Stability tests indicate that the results are robust, as also the comparison of columns 1 and 2 in Table 2 indicate. By contrast, differences were found between specific nationalities. Following previous literature (e.g. Gerdes 2011) we made a distinction between refugee and non-refugee nationalities and found some important differences. When the immigrants’ population share variable fb was split into two parts, namely to refugee country nationals’ population share fbr and to the non-refugee country nationals’ share, the coefficient of the former was considerably higher (roughly three times higher) than the latter in OLS estimation. The same result emerged when we introduced a third category, immigrants from Europe fbe (Table 4, columns 4 & 5) even though the difference vanished when fixed municipality effects were introduced. One possible reason could be the administrative arrangements in refugees’ initial settlement.

As mentioned above, we also estimated (1) in terms of the employment ratio and the (log per capita real) municipality debt. As can be seen from the Table 5, columns 1 and 2, the negative effect of immigration on the employment ratio is quite significant. That is something we may expect because of rather low aggregate employment numbers for immigrants. The short run elasticity is something like 0.1 which suggests that an increase of the immigrant share from 10 per cent to 20 per cent would lower the overall employment rate by 1 per cent. The long run effect would be much bigger; in this case close to 5 per cent.
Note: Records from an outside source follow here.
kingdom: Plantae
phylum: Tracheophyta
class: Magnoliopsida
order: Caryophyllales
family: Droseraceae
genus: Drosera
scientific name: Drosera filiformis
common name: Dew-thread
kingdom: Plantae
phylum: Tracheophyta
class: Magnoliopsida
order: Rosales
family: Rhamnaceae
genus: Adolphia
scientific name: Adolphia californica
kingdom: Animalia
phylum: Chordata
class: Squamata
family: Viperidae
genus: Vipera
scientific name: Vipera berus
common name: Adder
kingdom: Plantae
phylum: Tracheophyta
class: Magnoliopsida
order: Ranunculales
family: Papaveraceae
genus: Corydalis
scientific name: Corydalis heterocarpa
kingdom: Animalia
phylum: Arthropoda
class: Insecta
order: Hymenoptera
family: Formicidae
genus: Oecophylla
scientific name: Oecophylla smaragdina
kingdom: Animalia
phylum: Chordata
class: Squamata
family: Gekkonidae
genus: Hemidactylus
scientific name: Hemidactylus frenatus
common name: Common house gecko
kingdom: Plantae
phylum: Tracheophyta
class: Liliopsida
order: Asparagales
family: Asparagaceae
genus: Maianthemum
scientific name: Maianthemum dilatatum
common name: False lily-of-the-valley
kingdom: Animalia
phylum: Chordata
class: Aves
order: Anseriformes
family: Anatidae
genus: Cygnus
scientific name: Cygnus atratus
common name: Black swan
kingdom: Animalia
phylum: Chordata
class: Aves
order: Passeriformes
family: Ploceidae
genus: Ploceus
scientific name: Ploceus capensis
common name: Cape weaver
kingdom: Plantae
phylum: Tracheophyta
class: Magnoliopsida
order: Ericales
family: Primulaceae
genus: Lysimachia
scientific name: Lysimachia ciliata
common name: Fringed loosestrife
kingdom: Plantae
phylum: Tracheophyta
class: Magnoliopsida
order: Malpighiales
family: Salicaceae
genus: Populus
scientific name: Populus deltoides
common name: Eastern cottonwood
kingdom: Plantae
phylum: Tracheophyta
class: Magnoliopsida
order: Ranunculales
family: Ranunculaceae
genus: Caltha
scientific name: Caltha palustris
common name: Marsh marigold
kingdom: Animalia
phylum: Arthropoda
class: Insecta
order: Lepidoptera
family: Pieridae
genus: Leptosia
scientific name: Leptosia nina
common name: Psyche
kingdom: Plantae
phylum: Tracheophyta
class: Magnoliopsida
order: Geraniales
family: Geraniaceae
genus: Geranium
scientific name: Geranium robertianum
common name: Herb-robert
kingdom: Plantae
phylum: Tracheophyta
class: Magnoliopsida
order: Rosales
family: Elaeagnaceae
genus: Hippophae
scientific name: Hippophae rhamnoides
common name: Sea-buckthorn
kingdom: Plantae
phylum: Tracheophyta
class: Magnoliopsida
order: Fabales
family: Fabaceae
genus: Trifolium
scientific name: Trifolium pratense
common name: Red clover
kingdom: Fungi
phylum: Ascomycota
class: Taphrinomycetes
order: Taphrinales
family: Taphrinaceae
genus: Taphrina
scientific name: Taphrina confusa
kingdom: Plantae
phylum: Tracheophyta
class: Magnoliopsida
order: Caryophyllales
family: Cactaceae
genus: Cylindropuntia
Table 5 Immigration effects on employment and debt

As for the debt effect, the elasticity is 0.03 (column 3 in Table 5), which is quite a lot. Thus, a doubling of the immigrant share would increase the real debt stock by 3 per cent in the short run and 9 per cent in long run if we take the partial adjustment mechanism in (1) at the face value. With employment and debt, the effects cannot really be explained by the simultaneity effects. Thus, one might not expect that immigrants would settle down in municipalities with a low employment ratio and with a lot of debt. So, it is more reasonable to assume that causality runs from immigration to economic indicators of municipalities than vice versa.

4 Concluding remarks

Our results indicate that Finnish municipalities’ expenditures are not cost neutral in terms of immigration. More precisely, the per capita costs in providing public services increase along with migration in a quite substantial manner and thus assumption that immigrants and nonimmigrants use the same amount of public services is not warranted. Of course, there might be differences also in the menu of services and in the respective unit costs, which we cannot control. The data also suggest that there are important differences in the cost effects between countries of origin. Surely, this must be considered when designing migration policies. This observation also suggests that highly aggregative (National Accounts’ level) studies of fiscal effects of migration may miss a point in neglecting some important grass-roots elements of costs at the local level where most public services are produced. Our results also show that immigration has an adverse effect on employment which partly explains why migration tends to push up total municipality expenditures.